** TASK **
Would you repeat exactly the part of the listing below that runs from the line containing "ring tip: (848, 924)" down to the line containing "thumb tip: (1103, 871)", inclusive, and nothing else?

** ENTRIES PROVIDED **
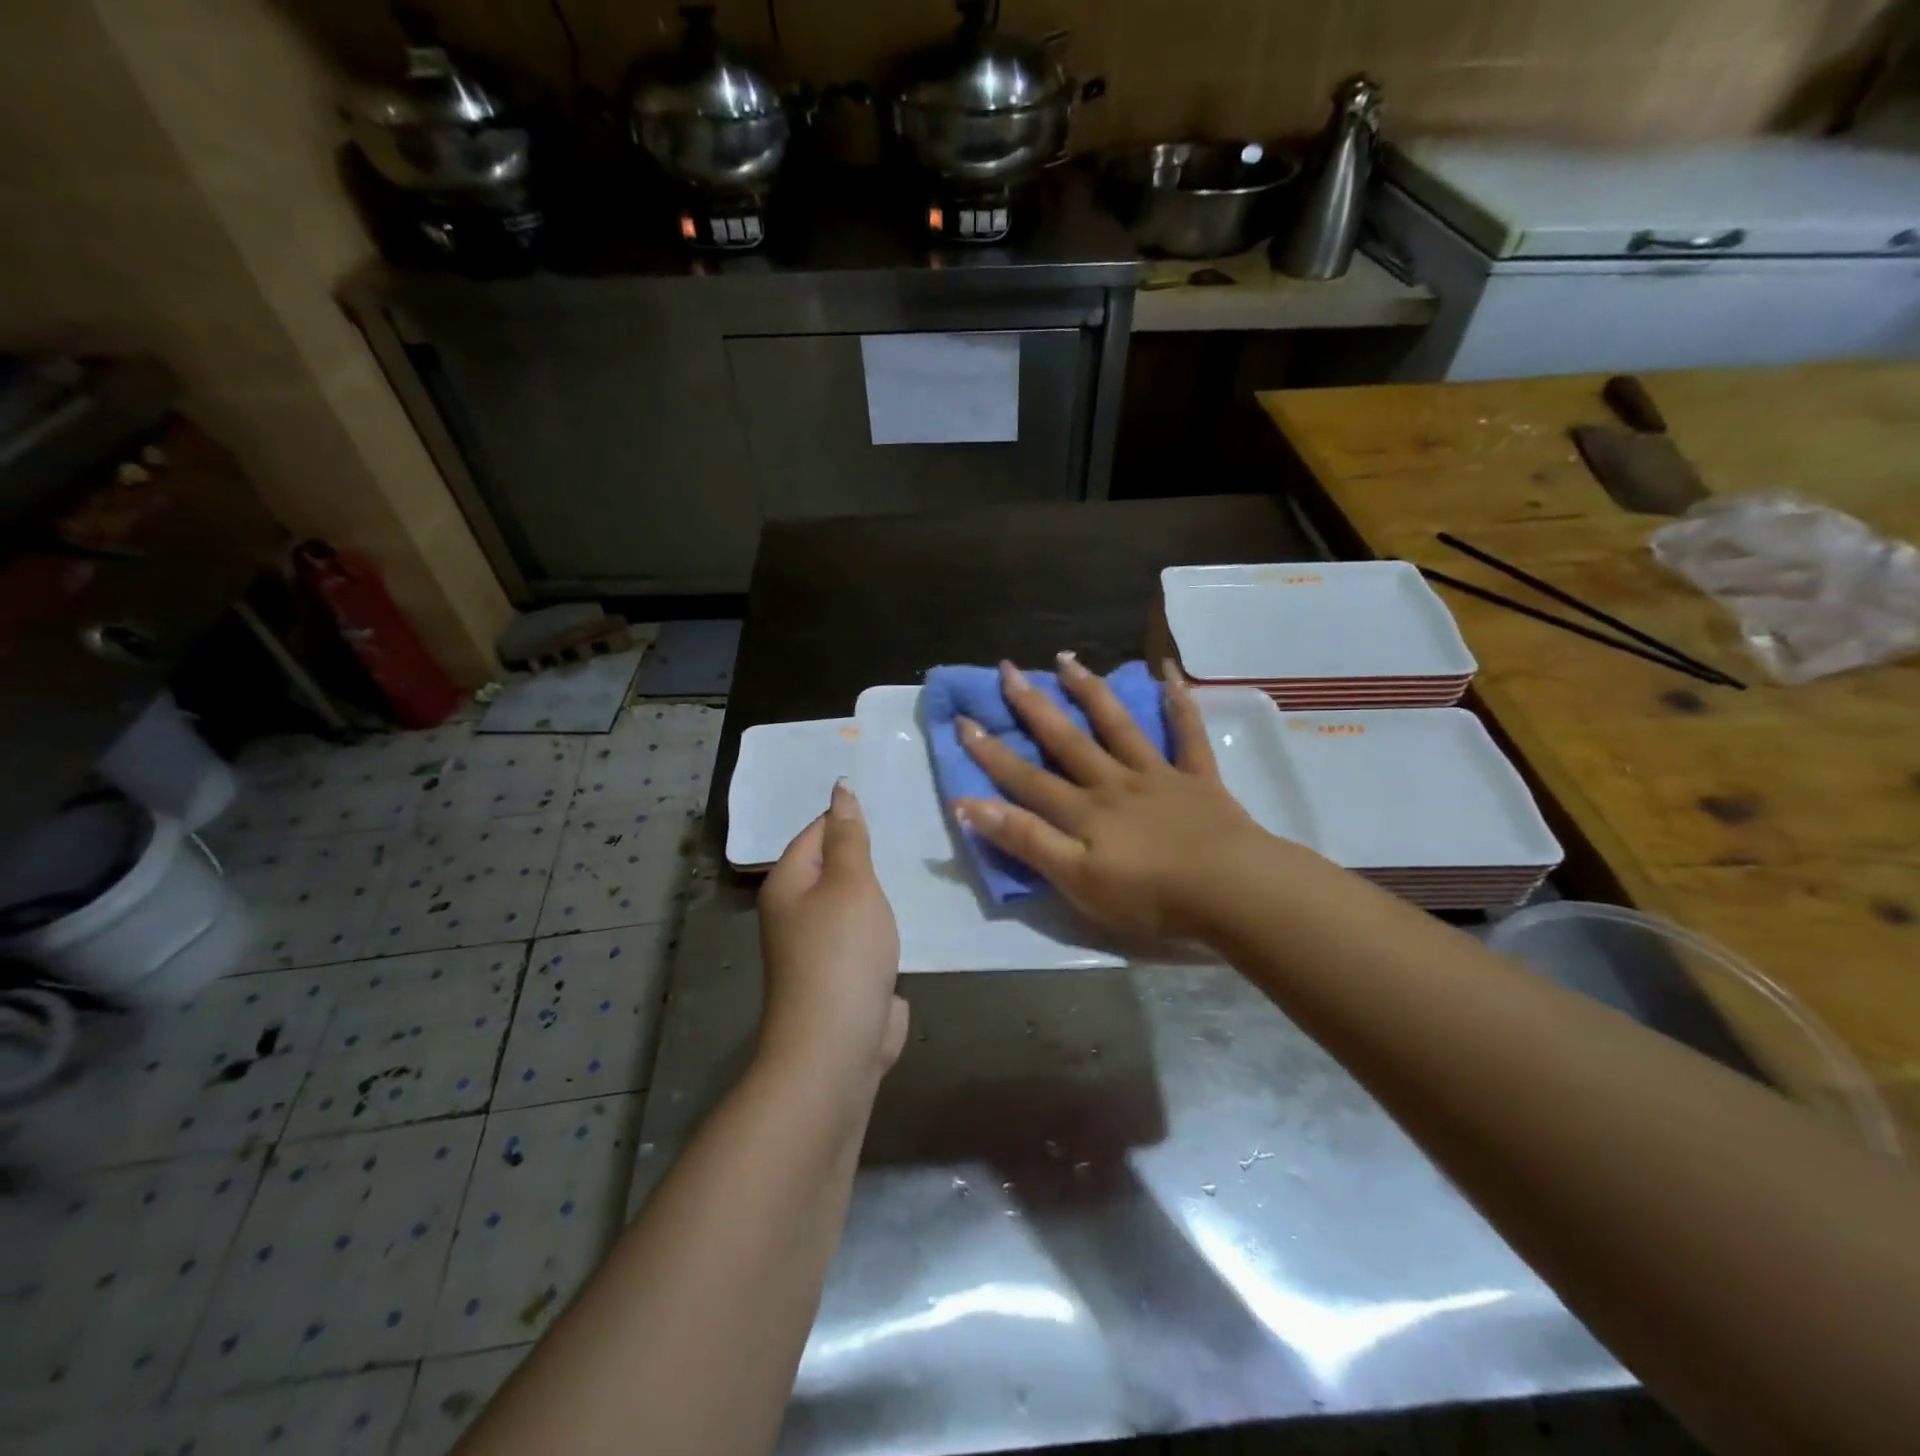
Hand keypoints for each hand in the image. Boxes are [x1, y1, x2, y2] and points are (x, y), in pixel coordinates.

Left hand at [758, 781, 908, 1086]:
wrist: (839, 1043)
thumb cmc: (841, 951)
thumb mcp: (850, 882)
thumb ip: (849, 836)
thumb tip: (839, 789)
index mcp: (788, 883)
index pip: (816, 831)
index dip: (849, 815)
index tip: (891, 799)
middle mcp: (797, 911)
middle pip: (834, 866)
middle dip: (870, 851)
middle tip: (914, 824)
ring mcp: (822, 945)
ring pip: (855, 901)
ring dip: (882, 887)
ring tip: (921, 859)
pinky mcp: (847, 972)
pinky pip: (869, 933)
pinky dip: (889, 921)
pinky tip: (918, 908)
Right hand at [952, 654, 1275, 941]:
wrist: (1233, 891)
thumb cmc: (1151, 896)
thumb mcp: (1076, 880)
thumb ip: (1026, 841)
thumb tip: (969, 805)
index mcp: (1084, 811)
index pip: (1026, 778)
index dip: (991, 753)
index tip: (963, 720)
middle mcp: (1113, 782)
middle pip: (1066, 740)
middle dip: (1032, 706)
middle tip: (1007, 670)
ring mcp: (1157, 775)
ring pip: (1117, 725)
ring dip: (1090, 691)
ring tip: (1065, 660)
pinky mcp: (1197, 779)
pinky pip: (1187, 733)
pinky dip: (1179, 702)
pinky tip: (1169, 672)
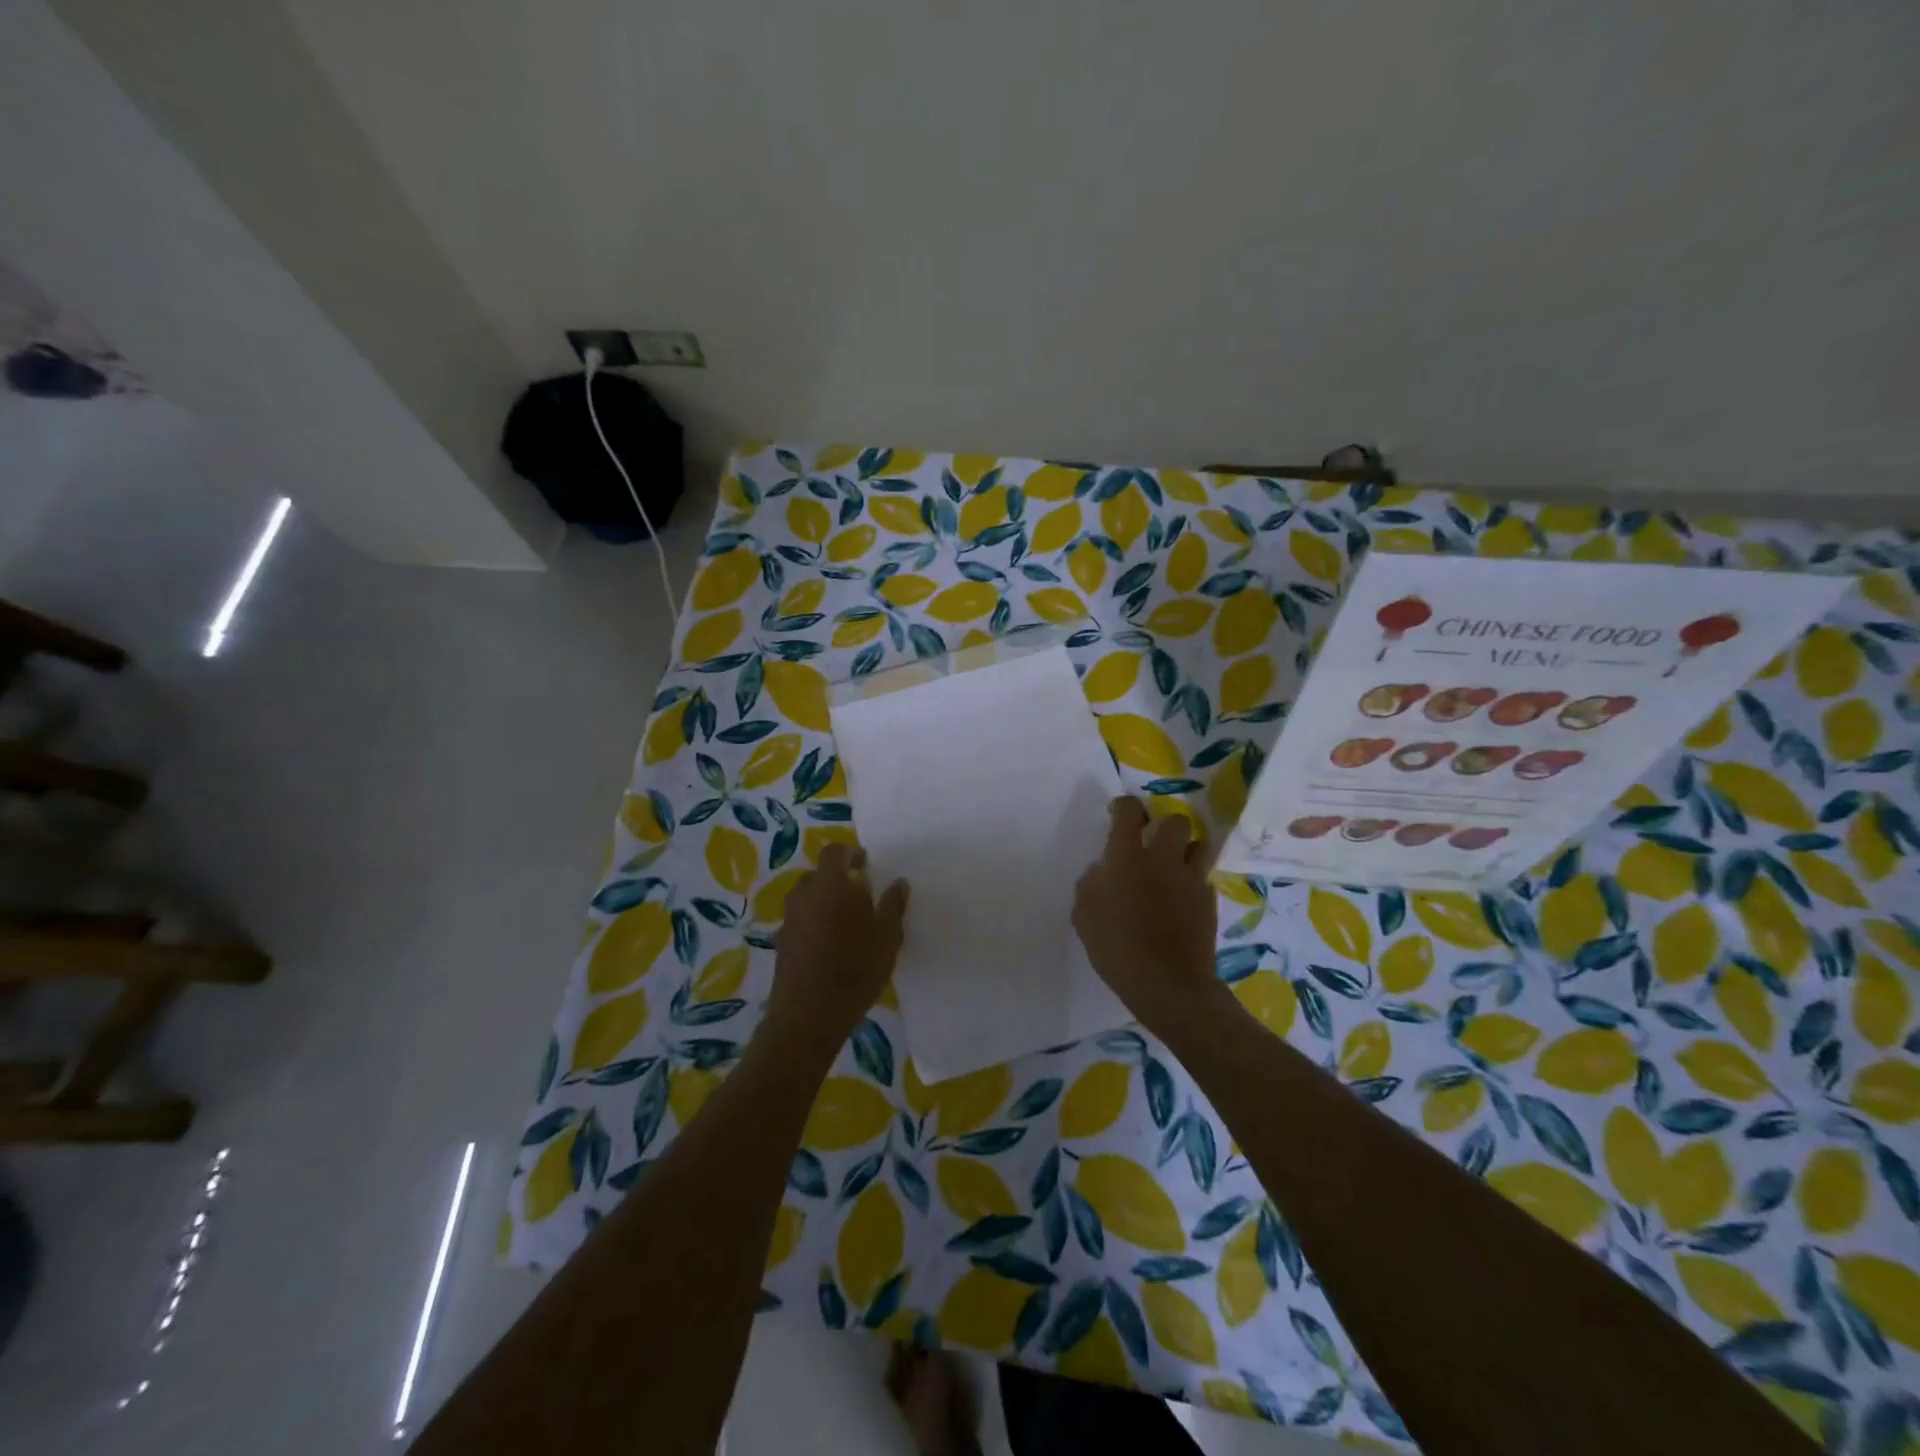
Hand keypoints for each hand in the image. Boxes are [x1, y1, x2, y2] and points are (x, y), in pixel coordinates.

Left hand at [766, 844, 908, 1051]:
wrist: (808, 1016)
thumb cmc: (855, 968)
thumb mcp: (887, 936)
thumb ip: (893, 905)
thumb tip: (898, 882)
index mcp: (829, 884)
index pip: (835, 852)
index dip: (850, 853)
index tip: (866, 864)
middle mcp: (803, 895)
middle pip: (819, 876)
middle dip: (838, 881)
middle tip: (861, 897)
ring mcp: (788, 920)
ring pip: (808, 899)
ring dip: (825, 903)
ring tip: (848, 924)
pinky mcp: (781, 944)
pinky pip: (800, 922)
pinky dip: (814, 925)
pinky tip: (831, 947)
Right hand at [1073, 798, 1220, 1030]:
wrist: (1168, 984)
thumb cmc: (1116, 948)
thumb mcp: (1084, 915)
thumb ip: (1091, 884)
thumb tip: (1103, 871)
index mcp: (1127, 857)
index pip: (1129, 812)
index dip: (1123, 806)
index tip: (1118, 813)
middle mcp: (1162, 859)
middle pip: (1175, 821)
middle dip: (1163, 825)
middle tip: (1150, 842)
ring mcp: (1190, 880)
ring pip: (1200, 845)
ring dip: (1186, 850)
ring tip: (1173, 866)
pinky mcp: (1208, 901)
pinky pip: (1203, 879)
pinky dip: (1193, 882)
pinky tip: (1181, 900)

** RESULT **
ring tip: (848, 924)
pinky mcp: (781, 944)
pinky pip: (800, 922)
pinky dip: (814, 925)
pinky tip: (831, 947)
Right hand at [1073, 798, 1220, 1030]:
wrist: (1168, 984)
thumb cmc: (1116, 948)
thumb mcp: (1084, 915)
thumb ip: (1091, 884)
thumb tip: (1103, 871)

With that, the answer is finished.